Traceback (most recent call last):
  File "/root/miniconda3/envs/torchtune/bin/tune", line 8, in <module>
    sys.exit(main())
  File "/home/research/torchtune/torchtune/_cli/tune.py", line 49, in main
    parser.run(args)
  File "/home/research/torchtune/torchtune/_cli/tune.py", line 43, in run
    args.func(args)
  File "/home/research/torchtune/torchtune/_cli/run.py", line 177, in _run_cmd
    self._run_distributed(args)
  File "/home/research/torchtune/torchtune/_cli/run.py", line 88, in _run_distributed
    run(args)
  File "/root/miniconda3/envs/torchtune/lib/python3.10/site-packages/torch/distributed/run.py", line 870, in run
    elastic_launch(
  File "/root/miniconda3/envs/torchtune/lib/python3.10/site-packages/torch/distributed/launcher/api.py", line 132, in __call__
    return launch_agent(self._config, self._entrypoint, list(args))
  File "/root/miniconda3/envs/torchtune/lib/python3.10/site-packages/torch/distributed/launcher/api.py", line 263, in launch_agent
    raise ChildFailedError(
torch.distributed.elastic.multiprocessing.errors.ChildFailedError: 
============================================================
/home/research/torchtune/recipes/full_finetune_distributed.py FAILED
------------------------------------------------------------

Greetings,

I do not have experience with tune so I will need to do a little bit of research into it.
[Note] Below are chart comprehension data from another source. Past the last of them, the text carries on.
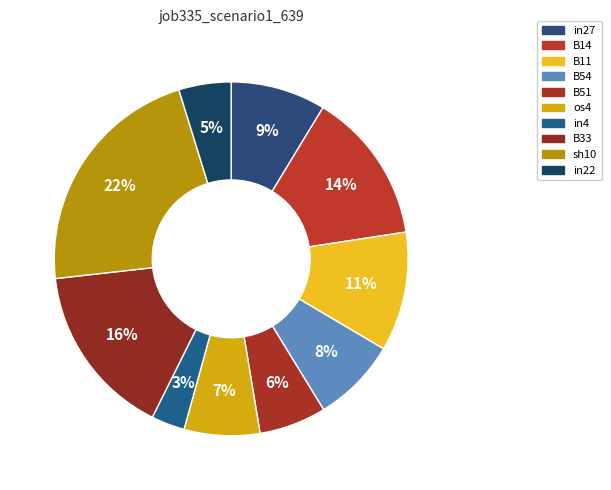

Which category has the smallest portion of the pie?

in4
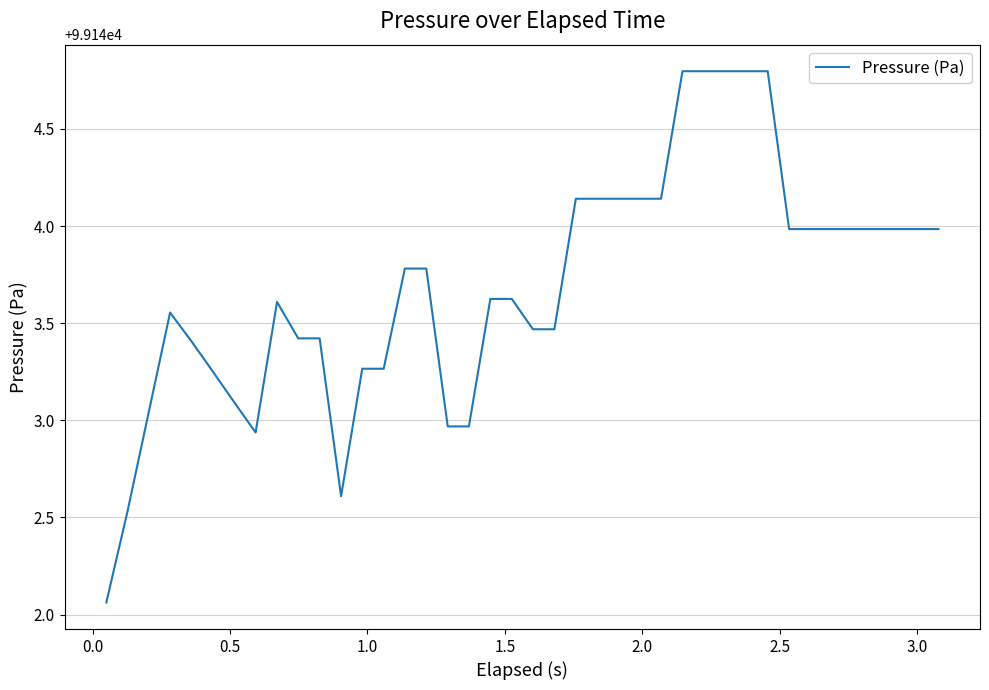

Does the chart have visible grid lines?

Yes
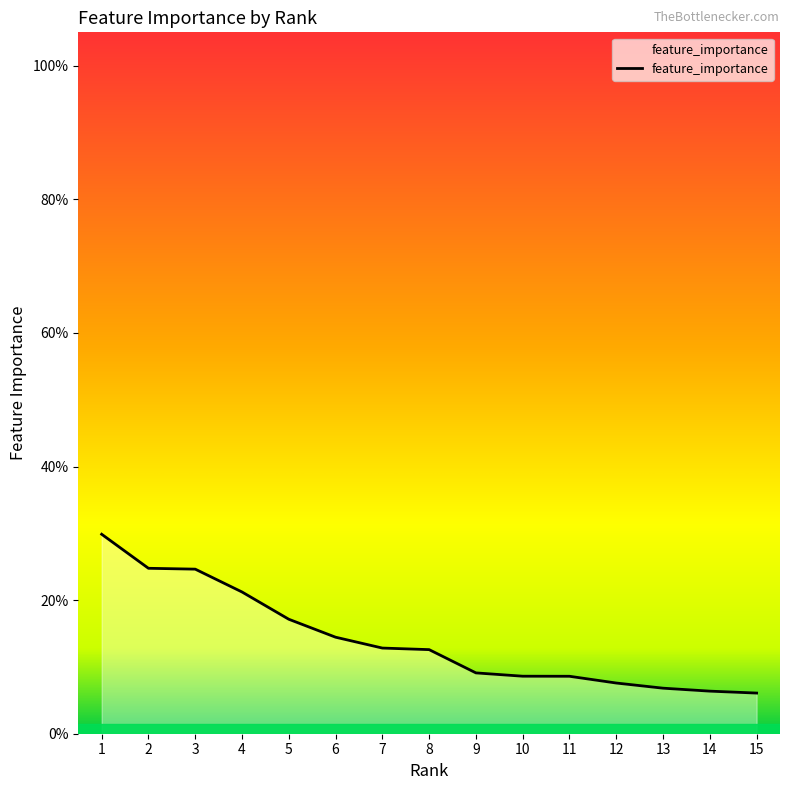

Where is the data nearest to the value 0?

15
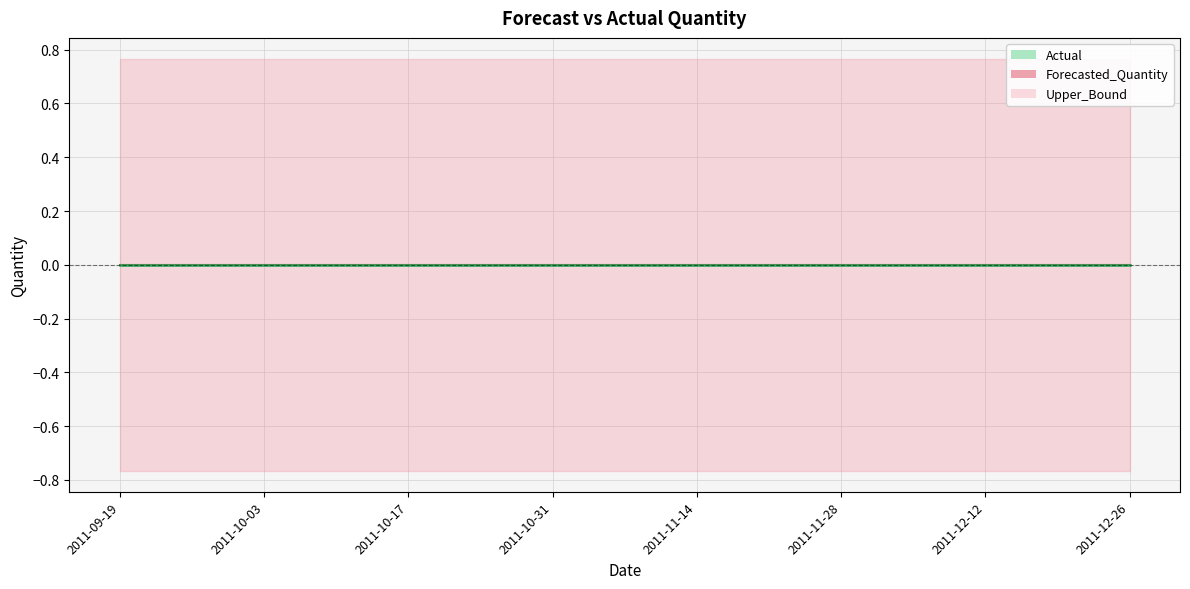

Reading left to right, what are all the values shown in this chart?

Actual: 2011-09-19=0.0	2011-09-26=0.0	2011-10-03=0.0	2011-10-10=0.0	2011-10-17=0.0	2011-10-24=0.0	2011-10-31=0.0	2011-11-07=0.0	2011-11-14=0.0	2011-11-21=0.0	2011-11-28=0.0	2011-12-05=0.0	2011-12-12=0.0	2011-12-19=0.0	2011-12-26=0.0
Forecasted_Quantity: 2011-09-19=0.0	2011-09-26=0.0	2011-10-03=0.0	2011-10-10=0.0	2011-10-17=0.0	2011-10-24=0.0	2011-10-31=0.0	2011-11-07=0.0	2011-11-14=0.0	2011-11-21=0.0	2011-11-28=0.0	2011-12-05=0.0	2011-12-12=0.0	2011-12-19=0.0	2011-12-26=0.0
Lower_Bound: 2011-09-19=-0.8	2011-09-26=-0.8	2011-10-03=-0.8	2011-10-10=-0.8	2011-10-17=-0.8	2011-10-24=-0.8	2011-10-31=-0.8	2011-11-07=-0.8	2011-11-14=-0.8	2011-11-21=-0.8	2011-11-28=-0.8	2011-12-05=-0.8	2011-12-12=-0.8	2011-12-19=-0.8	2011-12-26=-0.8
Upper_Bound: 2011-09-19=0.8	2011-09-26=0.8	2011-10-03=0.8	2011-10-10=0.8	2011-10-17=0.8	2011-10-24=0.8	2011-10-31=0.8	2011-11-07=0.8	2011-11-14=0.8	2011-11-21=0.8	2011-11-28=0.8	2011-12-05=0.8	2011-12-12=0.8	2011-12-19=0.8	2011-12-26=0.8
However, typically when trying to do parallel profiling you should have the launcher run nsys, and not profile the launcher. See the docs for more information.

Based on your command line alone it isn’t obvious to me that is easily achieved though.

Are you able to profile tune without launching in parallel? That might be a good thing to confirm first before moving forward.